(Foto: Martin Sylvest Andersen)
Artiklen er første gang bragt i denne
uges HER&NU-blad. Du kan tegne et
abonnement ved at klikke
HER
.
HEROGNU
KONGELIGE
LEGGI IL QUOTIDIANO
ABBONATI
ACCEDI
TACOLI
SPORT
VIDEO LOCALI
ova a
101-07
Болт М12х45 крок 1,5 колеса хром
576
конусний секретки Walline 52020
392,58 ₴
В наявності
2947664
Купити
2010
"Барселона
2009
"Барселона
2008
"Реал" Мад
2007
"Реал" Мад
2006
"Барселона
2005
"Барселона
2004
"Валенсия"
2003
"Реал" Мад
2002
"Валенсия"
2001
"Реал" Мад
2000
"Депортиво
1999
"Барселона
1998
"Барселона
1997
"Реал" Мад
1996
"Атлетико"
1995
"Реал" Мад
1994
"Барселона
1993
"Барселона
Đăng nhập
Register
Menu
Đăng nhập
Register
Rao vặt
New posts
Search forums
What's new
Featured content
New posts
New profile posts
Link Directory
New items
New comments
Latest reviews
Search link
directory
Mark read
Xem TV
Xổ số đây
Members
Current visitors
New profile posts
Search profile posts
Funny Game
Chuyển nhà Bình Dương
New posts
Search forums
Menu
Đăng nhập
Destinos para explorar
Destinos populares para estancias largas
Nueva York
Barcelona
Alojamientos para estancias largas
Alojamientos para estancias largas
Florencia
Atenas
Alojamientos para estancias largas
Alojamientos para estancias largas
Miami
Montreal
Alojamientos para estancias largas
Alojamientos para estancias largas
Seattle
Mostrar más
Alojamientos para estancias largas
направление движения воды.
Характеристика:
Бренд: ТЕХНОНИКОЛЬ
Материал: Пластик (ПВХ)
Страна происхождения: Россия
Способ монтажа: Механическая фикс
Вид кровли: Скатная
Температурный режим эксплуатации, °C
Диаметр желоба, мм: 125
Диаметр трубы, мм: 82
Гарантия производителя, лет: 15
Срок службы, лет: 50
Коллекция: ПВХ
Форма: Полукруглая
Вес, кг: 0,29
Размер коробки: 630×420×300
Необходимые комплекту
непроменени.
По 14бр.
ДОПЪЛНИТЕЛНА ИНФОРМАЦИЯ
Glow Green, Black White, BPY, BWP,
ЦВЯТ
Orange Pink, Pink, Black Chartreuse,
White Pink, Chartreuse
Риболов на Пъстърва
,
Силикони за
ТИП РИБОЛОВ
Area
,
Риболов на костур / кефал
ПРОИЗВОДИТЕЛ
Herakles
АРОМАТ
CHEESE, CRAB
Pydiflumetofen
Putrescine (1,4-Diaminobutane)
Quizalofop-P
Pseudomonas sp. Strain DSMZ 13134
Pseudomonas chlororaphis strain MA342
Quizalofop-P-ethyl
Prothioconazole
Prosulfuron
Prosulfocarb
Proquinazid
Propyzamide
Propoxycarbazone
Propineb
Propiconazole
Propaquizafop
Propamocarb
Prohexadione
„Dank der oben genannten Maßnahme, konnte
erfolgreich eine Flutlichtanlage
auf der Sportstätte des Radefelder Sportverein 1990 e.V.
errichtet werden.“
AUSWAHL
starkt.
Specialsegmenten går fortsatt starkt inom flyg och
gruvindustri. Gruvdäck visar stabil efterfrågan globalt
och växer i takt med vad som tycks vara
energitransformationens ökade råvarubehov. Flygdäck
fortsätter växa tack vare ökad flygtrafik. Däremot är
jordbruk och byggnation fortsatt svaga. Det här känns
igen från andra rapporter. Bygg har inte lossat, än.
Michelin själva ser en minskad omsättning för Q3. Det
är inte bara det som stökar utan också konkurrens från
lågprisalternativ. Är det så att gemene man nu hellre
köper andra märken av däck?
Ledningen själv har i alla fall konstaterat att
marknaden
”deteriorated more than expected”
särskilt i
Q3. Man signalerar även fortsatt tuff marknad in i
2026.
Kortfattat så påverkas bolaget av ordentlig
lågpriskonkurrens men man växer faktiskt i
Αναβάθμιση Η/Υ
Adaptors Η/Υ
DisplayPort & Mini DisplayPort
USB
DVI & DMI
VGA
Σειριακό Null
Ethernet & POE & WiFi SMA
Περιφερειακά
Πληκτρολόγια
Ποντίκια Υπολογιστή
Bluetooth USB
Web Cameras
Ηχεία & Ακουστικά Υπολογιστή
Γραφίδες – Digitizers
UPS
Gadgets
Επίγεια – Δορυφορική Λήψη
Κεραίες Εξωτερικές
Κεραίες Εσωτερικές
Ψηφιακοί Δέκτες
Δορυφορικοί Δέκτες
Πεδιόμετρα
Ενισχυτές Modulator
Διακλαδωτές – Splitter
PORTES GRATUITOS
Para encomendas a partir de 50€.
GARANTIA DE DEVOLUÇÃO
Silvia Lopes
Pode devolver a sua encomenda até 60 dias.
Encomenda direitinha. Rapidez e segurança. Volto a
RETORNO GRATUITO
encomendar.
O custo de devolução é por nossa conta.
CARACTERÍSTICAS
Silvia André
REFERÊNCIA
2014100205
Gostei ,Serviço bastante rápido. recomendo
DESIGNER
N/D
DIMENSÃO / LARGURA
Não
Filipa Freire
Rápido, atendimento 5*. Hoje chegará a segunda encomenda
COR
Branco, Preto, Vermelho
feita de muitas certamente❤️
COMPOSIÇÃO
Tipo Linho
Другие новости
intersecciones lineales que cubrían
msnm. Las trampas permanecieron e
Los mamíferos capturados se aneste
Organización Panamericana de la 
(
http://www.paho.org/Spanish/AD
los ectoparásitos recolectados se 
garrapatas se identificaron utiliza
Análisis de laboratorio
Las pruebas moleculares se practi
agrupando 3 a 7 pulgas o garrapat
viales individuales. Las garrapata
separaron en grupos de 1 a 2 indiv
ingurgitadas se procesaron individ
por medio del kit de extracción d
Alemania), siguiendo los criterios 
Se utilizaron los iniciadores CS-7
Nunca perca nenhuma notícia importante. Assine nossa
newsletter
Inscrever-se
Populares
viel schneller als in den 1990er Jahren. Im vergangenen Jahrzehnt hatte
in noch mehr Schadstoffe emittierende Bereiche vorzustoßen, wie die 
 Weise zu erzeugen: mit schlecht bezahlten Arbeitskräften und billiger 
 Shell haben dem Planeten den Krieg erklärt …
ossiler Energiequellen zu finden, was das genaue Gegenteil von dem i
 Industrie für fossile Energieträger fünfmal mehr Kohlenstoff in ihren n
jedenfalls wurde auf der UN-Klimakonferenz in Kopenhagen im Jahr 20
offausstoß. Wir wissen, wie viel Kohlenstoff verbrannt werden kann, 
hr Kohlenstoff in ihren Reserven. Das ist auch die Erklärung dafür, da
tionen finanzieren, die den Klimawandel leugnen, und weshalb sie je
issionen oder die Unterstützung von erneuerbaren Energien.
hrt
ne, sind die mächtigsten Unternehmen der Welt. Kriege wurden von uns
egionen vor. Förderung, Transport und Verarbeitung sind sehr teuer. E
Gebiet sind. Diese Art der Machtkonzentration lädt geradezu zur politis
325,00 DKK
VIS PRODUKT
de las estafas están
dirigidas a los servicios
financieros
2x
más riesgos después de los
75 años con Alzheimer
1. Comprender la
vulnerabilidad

- WORK TASK
To complete the exercise, print all of the entries exactly.

- WRITTEN RESPONSE
(Foto: Martin Sylvest Andersen)
Artiklen er første gang bragt i denne
uges HER&NU-blad. Du kan tegne et
abonnement ved at klikke
HER
.
HEROGNU
KONGELIGE
LEGGI IL QUOTIDIANO
ABBONATI
ACCEDI
TACOLI
SPORT
VIDEO LOCALI
ova a
101-07
Болт М12х45 крок 1,5 колеса хром
576
конусний секретки Walline 52020
392,58 ₴
В наявності
2947664
Купити
2010
"Барселона
2009
"Барселона
2008
"Реал" Мад
2007
"Реал" Мад
2006
"Барселона
2005
"Барселона
2004
"Валенсия"
2003
"Реал" Мад
2002
"Валенсия"
2001
"Реал" Мад
2000
"Депортиво
1999
"Барселона
1998
"Барселона
1997
"Реал" Мад
1996
"Атлетико"
1995
"Реал" Мад
1994
"Барселона
1993
"Барселона
Đăng nhập
Register
Menu
Đăng nhập
Register
Rao vặt
New posts
Search forums
What's new
Featured content
New posts
New profile posts
Link Directory
New items
New comments
Latest reviews
Search link
directory
Mark read
Xem TV
Xổ số đây
Members
Current visitors
New profile posts
Search profile posts
Funny Game
Chuyển nhà Bình Dương
New posts
Search forums
Menu
Đăng nhập
Destinos para explorar
Destinos populares para estancias largas
Nueva York
Barcelona
Alojamientos para estancias largas
Alojamientos para estancias largas
Florencia
Atenas
Alojamientos para estancias largas
Alojamientos para estancias largas
Miami
Montreal
Alojamientos para estancias largas
Alojamientos para estancias largas
Seattle
Mostrar más
Alojamientos para estancias largas
направление движения воды.
Характеристика:
Бренд: ТЕХНОНИКОЛЬ
Материал: Пластик (ПВХ)
Страна происхождения: Россия
Способ монтажа: Механическая фикс
Вид кровли: Скатная
Температурный режим эксплуатации, °C
Диаметр желоба, мм: 125
Диаметр трубы, мм: 82
Гарантия производителя, лет: 15
Срок службы, лет: 50
Коллекция: ПВХ
Форма: Полукруглая
Вес, кг: 0,29
Размер коробки: 630×420×300
Необходимые комплекту
непроменени.
По 14бр.
ДОПЪЛНИТЕЛНА ИНФОРМАЦИЯ
Glow Green, Black White, BPY, BWP,
ЦВЯТ
Orange Pink, Pink, Black Chartreuse,
White Pink, Chartreuse
Риболов на Пъстърва
,
Силикони за
ТИП РИБОЛОВ
Area
,
Риболов на костур / кефал
ПРОИЗВОДИТЕЛ
Herakles
АРОМАТ
CHEESE, CRAB
Pydiflumetofen
Putrescine (1,4-Diaminobutane)
Quizalofop-P
Pseudomonas sp. Strain DSMZ 13134
Pseudomonas chlororaphis strain MA342
Quizalofop-P-ethyl
Prothioconazole
Prosulfuron
Prosulfocarb
Proquinazid
Propyzamide
Propoxycarbazone
Propineb
Propiconazole
Propaquizafop
Propamocarb
Prohexadione
„Dank der oben genannten Maßnahme, konnte
erfolgreich eine Flutlichtanlage
auf der Sportstätte des Radefelder Sportverein 1990 e.V.
errichtet werden.“
AUSWAHL
starkt.
Specialsegmenten går fortsatt starkt inom flyg och
gruvindustri. Gruvdäck visar stabil efterfrågan globalt
och växer i takt med vad som tycks vara
energitransformationens ökade råvarubehov. Flygdäck
fortsätter växa tack vare ökad flygtrafik. Däremot är
jordbruk och byggnation fortsatt svaga. Det här känns
igen från andra rapporter. Bygg har inte lossat, än.
Michelin själva ser en minskad omsättning för Q3. Det
är inte bara det som stökar utan också konkurrens från
lågprisalternativ. Är det så att gemene man nu hellre
köper andra märken av däck?
Ledningen själv har i alla fall konstaterat att
marknaden
”deteriorated more than expected”
särskilt i
Q3. Man signalerar även fortsatt tuff marknad in i
2026.
Kortfattat så påverkas bolaget av ordentlig
lågpriskonkurrens men man växer faktiskt i
Αναβάθμιση Η/Υ
Adaptors Η/Υ
DisplayPort & Mini DisplayPort
USB
DVI & DMI
VGA
Σειριακό Null
Ethernet & POE & WiFi SMA
Περιφερειακά
Πληκτρολόγια
Ποντίκια Υπολογιστή
Bluetooth USB
Web Cameras
Ηχεία & Ακουστικά Υπολογιστή
Γραφίδες – Digitizers
UPS
Gadgets
Επίγεια – Δορυφορική Λήψη
Κεραίες Εξωτερικές
Κεραίες Εσωτερικές
Ψηφιακοί Δέκτες
Δορυφορικοί Δέκτες
Πεδιόμετρα
Ενισχυτές Modulator
Διακλαδωτές – Splitter
PORTES GRATUITOS
Para encomendas a partir de 50€.
GARANTIA DE DEVOLUÇÃO
Silvia Lopes
Pode devolver a sua encomenda até 60 dias.
Encomenda direitinha. Rapidez e segurança. Volto a
RETORNO GRATUITO
encomendar.
O custo de devolução é por nossa conta.
CARACTERÍSTICAS
Silvia André
REFERÊNCIA
2014100205
Gostei ,Serviço bastante rápido. recomendo
DESIGNER
N/D
DIMENSÃO / LARGURA
Não
Filipa Freire
Rápido, atendimento 5*. Hoje chegará a segunda encomenda
COR
Branco, Preto, Vermelho
feita de muitas certamente❤️
COMPOSIÇÃO
Tipo Linho
Другие новости
intersecciones lineales que cubrían
msnm. Las trampas permanecieron e
Los mamíferos capturados se aneste
Organización Panamericana de la 
(
http://www.paho.org/Spanish/AD
los ectoparásitos recolectados se 
garrapatas se identificaron utiliza
Análisis de laboratorio
Las pruebas moleculares se practi
agrupando 3 a 7 pulgas o garrapat
viales individuales. Las garrapata
separaron en grupos de 1 a 2 indiv
ingurgitadas se procesaron individ
por medio del kit de extracción d
Alemania), siguiendo los criterios 
Se utilizaron los iniciadores CS-7
Nunca perca nenhuma notícia importante. Assine nossa
newsletter
Inscrever-se
Populares
viel schneller als in den 1990er Jahren. Im vergangenen Jahrzehnt hatte
in noch mehr Schadstoffe emittierende Bereiche vorzustoßen, wie die 
 Weise zu erzeugen: mit schlecht bezahlten Arbeitskräften und billiger 
 Shell haben dem Planeten den Krieg erklärt …
ossiler Energiequellen zu finden, was das genaue Gegenteil von dem i
 Industrie für fossile Energieträger fünfmal mehr Kohlenstoff in ihren n
jedenfalls wurde auf der UN-Klimakonferenz in Kopenhagen im Jahr 20
offausstoß. Wir wissen, wie viel Kohlenstoff verbrannt werden kann, 
hr Kohlenstoff in ihren Reserven. Das ist auch die Erklärung dafür, da
tionen finanzieren, die den Klimawandel leugnen, und weshalb sie je
issionen oder die Unterstützung von erneuerbaren Energien.
hrt
ne, sind die mächtigsten Unternehmen der Welt. Kriege wurden von uns
egionen vor. Förderung, Transport und Verarbeitung sind sehr teuer. E
Gebiet sind. Diese Art der Machtkonzentration lädt geradezu zur politis
325,00 DKK
VIS PRODUKT
de las estafas están
dirigidas a los servicios
financieros
2x
más riesgos después de los
75 años con Alzheimer
1. Comprender la
vulnerabilidad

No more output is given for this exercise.